Finally, the third area referred to the institutionalization of the Cultural Olympiad. Countries supporting the Olympic movement were asked to set up a National Cultural Olympiad Committee. More than 70 countries had already responded by 2001. Meanwhile, an International Committee had been established to award the “Kotinos” prize, something that would take place at the closing ceremony, in September 2004.
Man shapes his relation with time, locus and word like a modern Prometheus who struggles constantly for his own emancipation and the acquisition of knowledge, by coexisting, participating and jointly creating – though often through conflict. It requires determination and hard work to approach culture as a bridge for creating peace rather than a cause for sparking off war.

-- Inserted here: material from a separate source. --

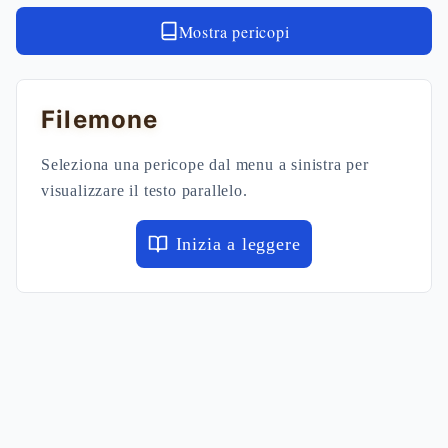
Mostra pericopi
Filemone
Seleziona una pericope dal menu a sinistra per
visualizzare il testo parallelo.
Inizia a leggere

Each institution was supported by a set of values so that, once no longer a theoretical conception, it progressed on a steady course – its potential for continuity and permanency, and the achievement of its goals thereby ensured. Furthermore, having a value system meant that an institution could be constantly monitored and evaluated as to how effective it is, kept updated and, hence, sustainable.
The value system of the Cultural Olympiad consists of two such sets:
- Ecumenical ideals, at the heart of which lay the notion of globalization, in itself featuring the interplay of four sets of principles. These were:
– state and democracy
– religion and equality
– science and progress
– art and creativity
- Prevailing, globally comprehensible, Greek values such as:
– The Olympic ideal
Greek culture has provided humanity with enduring and imperishable values, all of which revolve around the notion that everything has to be in moderation.
These values are embedded in modern culture and define its ideological basis.